Items from a data source
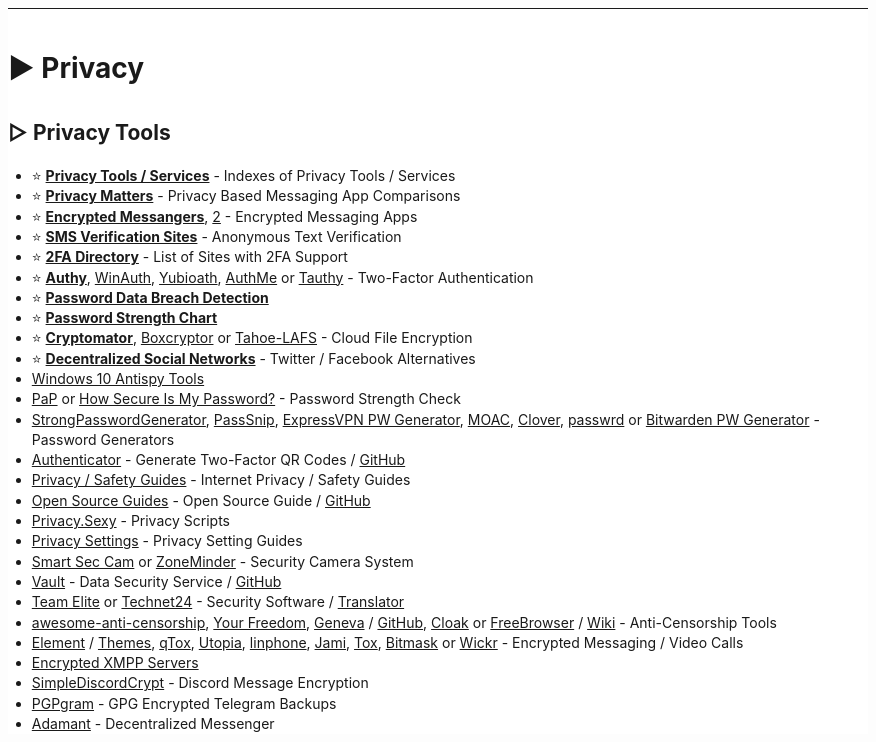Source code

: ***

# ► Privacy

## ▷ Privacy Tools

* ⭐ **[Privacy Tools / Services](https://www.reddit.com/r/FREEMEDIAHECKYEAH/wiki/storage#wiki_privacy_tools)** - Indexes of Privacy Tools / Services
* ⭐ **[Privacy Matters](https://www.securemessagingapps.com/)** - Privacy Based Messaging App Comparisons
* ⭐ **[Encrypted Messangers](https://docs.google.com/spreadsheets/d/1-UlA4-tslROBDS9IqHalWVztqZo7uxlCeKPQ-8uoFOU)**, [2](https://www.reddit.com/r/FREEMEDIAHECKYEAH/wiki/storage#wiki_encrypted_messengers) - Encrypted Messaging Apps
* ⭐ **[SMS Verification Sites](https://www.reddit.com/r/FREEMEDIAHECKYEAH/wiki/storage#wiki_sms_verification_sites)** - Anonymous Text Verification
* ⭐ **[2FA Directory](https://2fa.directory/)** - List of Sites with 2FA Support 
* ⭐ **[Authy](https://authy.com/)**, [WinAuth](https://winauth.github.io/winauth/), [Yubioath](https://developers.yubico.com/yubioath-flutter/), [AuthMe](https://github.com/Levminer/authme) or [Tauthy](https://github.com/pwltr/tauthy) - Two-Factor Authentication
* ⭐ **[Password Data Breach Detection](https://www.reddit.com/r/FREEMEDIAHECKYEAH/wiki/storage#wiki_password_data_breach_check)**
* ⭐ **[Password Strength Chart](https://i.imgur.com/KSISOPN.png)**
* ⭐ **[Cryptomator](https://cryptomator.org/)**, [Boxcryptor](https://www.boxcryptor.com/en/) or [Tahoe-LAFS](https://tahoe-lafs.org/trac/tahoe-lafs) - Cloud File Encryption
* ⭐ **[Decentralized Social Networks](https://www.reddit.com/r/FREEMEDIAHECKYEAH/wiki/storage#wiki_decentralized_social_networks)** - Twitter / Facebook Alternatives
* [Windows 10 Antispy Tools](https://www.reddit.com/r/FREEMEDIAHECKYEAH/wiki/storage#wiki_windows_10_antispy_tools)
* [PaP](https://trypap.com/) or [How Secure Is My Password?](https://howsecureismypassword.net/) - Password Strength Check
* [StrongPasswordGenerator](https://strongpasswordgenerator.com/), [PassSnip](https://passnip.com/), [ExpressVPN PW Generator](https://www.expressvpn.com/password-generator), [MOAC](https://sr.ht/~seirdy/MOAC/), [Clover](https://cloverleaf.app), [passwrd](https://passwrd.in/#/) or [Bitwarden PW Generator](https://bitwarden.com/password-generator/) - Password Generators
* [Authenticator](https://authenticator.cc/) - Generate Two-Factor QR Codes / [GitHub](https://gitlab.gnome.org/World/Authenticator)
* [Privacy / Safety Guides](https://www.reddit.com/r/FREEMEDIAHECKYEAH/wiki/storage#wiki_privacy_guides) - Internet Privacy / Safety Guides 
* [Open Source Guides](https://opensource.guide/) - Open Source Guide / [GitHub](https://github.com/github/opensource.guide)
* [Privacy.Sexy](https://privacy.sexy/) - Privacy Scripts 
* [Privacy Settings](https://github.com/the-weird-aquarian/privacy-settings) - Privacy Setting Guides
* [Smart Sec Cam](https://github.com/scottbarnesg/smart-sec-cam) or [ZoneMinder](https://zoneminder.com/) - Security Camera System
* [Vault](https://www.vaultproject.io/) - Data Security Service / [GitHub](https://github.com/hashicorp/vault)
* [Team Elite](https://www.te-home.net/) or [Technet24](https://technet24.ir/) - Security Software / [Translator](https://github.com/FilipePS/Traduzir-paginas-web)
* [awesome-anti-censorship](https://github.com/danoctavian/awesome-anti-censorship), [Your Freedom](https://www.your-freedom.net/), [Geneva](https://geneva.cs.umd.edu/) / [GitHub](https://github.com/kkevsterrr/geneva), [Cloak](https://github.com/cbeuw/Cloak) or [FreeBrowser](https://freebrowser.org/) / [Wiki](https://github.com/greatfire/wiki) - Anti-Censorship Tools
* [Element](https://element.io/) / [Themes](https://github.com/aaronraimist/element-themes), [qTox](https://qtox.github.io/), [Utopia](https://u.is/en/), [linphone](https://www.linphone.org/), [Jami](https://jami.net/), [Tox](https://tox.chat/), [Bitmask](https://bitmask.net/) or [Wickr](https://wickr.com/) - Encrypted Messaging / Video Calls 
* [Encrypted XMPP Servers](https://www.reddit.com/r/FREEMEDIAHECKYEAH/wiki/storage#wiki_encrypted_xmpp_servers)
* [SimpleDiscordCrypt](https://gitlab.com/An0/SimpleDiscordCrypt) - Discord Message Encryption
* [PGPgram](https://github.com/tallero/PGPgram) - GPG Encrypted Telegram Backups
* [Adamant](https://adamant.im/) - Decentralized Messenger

==

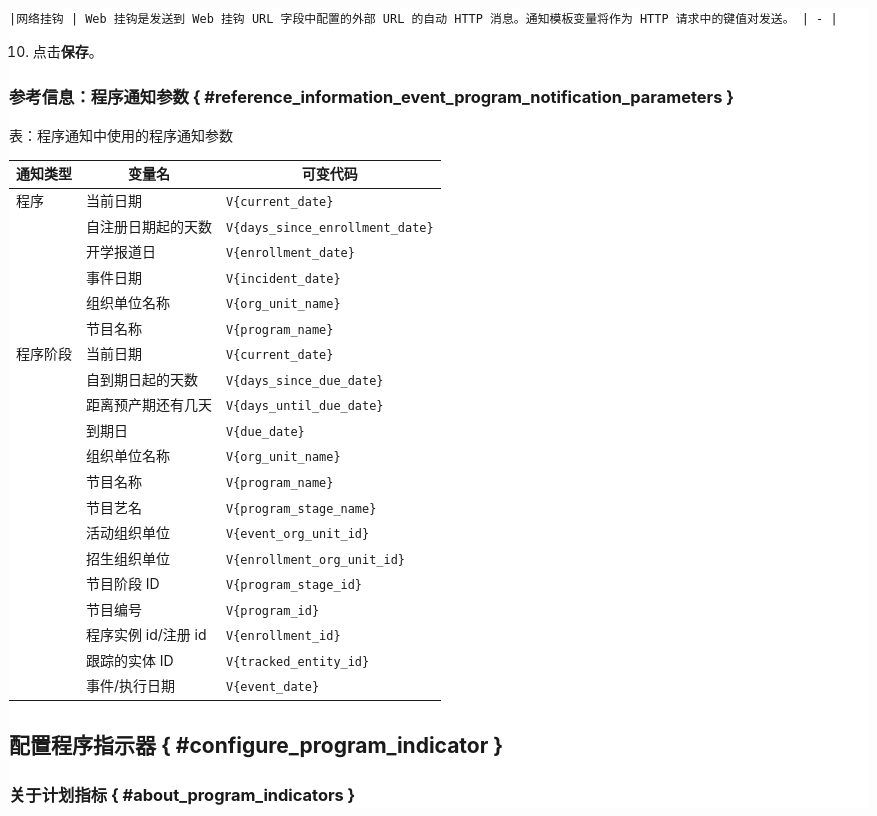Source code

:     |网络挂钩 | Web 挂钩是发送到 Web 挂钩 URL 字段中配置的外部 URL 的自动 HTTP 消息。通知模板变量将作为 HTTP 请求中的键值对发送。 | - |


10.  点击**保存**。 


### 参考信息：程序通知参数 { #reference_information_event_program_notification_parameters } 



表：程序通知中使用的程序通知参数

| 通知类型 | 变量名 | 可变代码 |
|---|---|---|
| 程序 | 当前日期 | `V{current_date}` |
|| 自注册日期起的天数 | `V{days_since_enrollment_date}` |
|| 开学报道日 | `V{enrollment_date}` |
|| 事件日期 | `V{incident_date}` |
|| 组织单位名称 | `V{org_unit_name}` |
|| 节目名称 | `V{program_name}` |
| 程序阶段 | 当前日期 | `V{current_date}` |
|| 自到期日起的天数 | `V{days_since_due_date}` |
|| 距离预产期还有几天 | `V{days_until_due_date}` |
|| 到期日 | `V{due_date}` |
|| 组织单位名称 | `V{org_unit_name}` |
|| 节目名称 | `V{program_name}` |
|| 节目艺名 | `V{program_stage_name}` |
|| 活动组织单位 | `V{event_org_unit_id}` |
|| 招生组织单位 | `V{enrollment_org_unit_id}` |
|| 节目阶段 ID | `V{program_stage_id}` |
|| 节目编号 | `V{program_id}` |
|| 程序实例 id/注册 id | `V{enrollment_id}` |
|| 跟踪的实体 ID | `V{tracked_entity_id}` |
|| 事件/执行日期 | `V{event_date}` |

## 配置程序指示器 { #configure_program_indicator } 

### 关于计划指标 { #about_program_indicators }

**Exercise description:** A verbatim transcription is needed of the lines above, starting at the line with "Codes / [GitHub](https://gitlab.gnome.org/World/Authenticator)" and ending at the line with "[Team Elite](https://www.te-home.net/) or", both included, and of nothing else.

**Task output:**
* [Authenticator](https://authenticator.cc/) - Generate Two-Factor QR Codes / [GitHub](https://gitlab.gnome.org/World/Authenticator)
* [Privacy / Safety Guides](https://www.reddit.com/r/FREEMEDIAHECKYEAH/wiki/storage#wiki_privacy_guides) - Internet Privacy / Safety Guides 
* [Open Source Guides](https://opensource.guide/) - Open Source Guide / [GitHub](https://github.com/github/opensource.guide)
* [Privacy.Sexy](https://privacy.sexy/) - Privacy Scripts 
* [Privacy Settings](https://github.com/the-weird-aquarian/privacy-settings) - Privacy Setting Guides
* [Smart Sec Cam](https://github.com/scottbarnesg/smart-sec-cam) or [ZoneMinder](https://zoneminder.com/) - Security Camera System
* [Vault](https://www.vaultproject.io/) - Data Security Service / [GitHub](https://github.com/hashicorp/vault)
* [Team Elite](https://www.te-home.net/) or [Technet24](https://technet24.ir/) - Security Software / [Translator](https://github.com/FilipePS/Traduzir-paginas-web)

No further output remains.